On December 27, Russian President Vladimir Putin signed a decree on countermeasures against imposing a maximum price cap on Russian oil and petroleum products.

This decree comes in response to the Group of Seven agreement on imposing a price ceiling of $60 per barrel of Russian oil transported by sea, as the decree prohibits the sale of oil and petroleum products if the sales contract is based on a maximum price of Russian oil, although the decree grants Putin The right to exceptions to this rule.

According to writer Simon Watkins, in an article published by the American “Oil Price” website, this ban will become effective from February 1 next and will apply “to shipments of Russian oil to foreign legal entities or individuals under any envisaged contracts, directly or Indirect, that is, the application of the price cap mechanism.” The decree will become effective on a date to be determined by the Russian government, but not earlier than February 1.

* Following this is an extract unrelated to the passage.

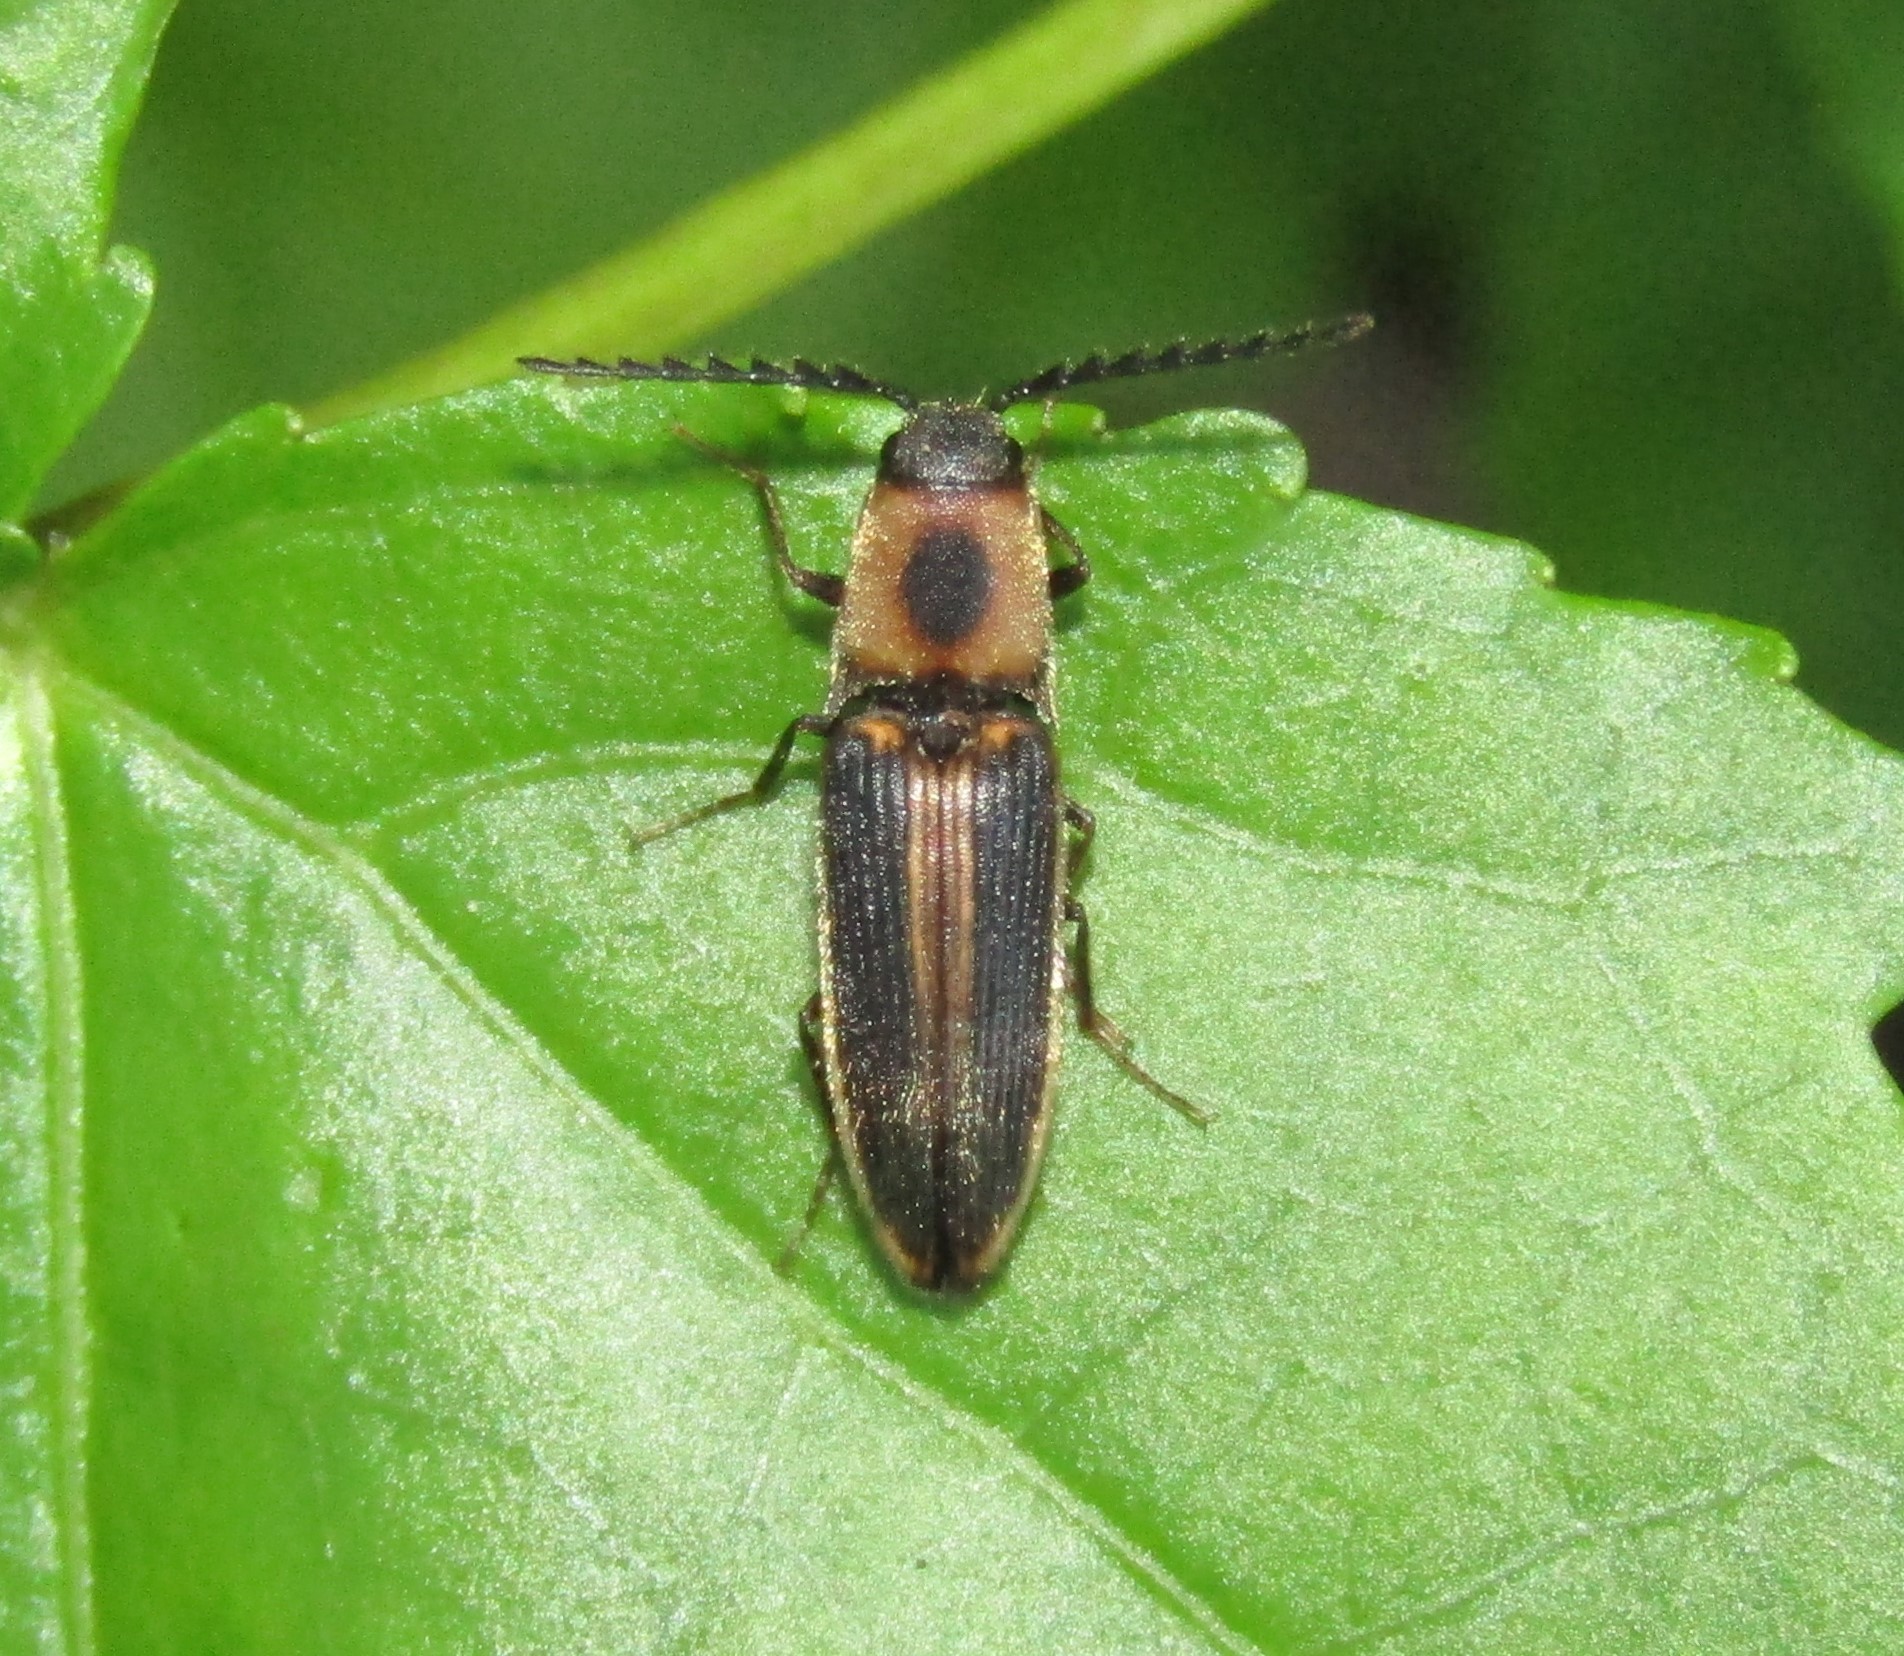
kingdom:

Officially, it seems that there is a justification for imposing a price ceiling and Russia's reaction to it. In this context, Russian Deputy Prime Minister Alexander Novak stated on December 23 that Russian oil production may decrease by 5% to 7% due to G7 sanctions on the sector in the wake of the Russian war on Ukraine last February.

OPEC expects Russian oil production to decrease by 850 thousand barrels per day, to average 10.1 million barrels per day in 2023, while the International Energy Agency expects Russian production to decrease by 1.4 million barrels per day in this period.

The writer notes that the unofficial version says that there is no reason to expect any significant decrease in the production of oil or Russian oil products in 2023 for several reasons, and one of the most important of these factors is that Russia is still making a lot of money from every barrel of oil it produces, and therefore It is in their interest to maintain production at normal levels before the Ukraine war in order to increase government revenues.

Price paradoxes

for a very long time;

The price of a barrel of Russian Brent oil was about $40, the same price as the best oil producers in the US, and even with a price cap of $60 there was still a very good profit margin.

The 30% or so discount demanded by some of the big buyers since the Ukraine war began - most notably China and India - is from the market price of oil, not from the price ceiling, so with Brent crude now at around $80, Russia receives About $56 a barrel of its oil from these buyers, a price that still represents a nice profit.

Ironically, the G7 cap is still higher than the current market price, minus the huge discount at which Russian oil is sold to some other buyers around the world.

Another element that must be taken into account in the informal reality of the global oil supply and demand rule is that Russia can still work to counter price caps or sanctions imposed by the Group of Seven or any other group through a number of anti-sanctions mechanisms that Iran has resorted to. Previously since it was subjected to various sanctions in 1979, as the writer puts it.

oil shipments

The writer confirms that bringing more oil into Europe at better prices than the price ceiling allows will not be a problem for Russia, as it can provide incorrect information about destinations in shipping documents.

According to the writer;

Many high-level oil industry sources in the areas of US and EU energy security believe that Russia can secure very quickly at least three-quarters of the sea freight needed to transport its oil to regular buyers, and up to 90% in a few weeks. Then.

Are you losing global oil markets?

According to International Energy Agency figures, before the war, Russia exported about 2.7 million barrels per day of crude oil to Europe, and another 1.5 million barrels of oil products, mostly diesel. Russia's total global oil exports amounted to 7.8 million barrels per day, two-thirds of which of crude oil and condensate at the end of January 2022.

According to the above possible scenario;

Global oil markets would only lose between 780,000 bpd and 1.95 mb/d of pre-war levels to Ukraine from Russian oil, even with price caps in place, all other factors aside.

Even this amount of loss in supplies is very unlikely, as Iran has a huge fleet of tankers, part of which can be provided to Russia, as can China, Hong Kong, and India, among other countries, as the author sees.

The writer concluded that Putin and the Russian oil companies are fully satisfied with setting a maximum oil price at $60 per barrel of Brent equivalent, as well as all buyers who can get Russian oil at this level.

The writer believes that the United States is completely satisfied with India - one of the largest buyers of Russian oil since February 2022 - continuing to buy oil at prices that exceed the price ceiling imposed by the Group of Seven countries.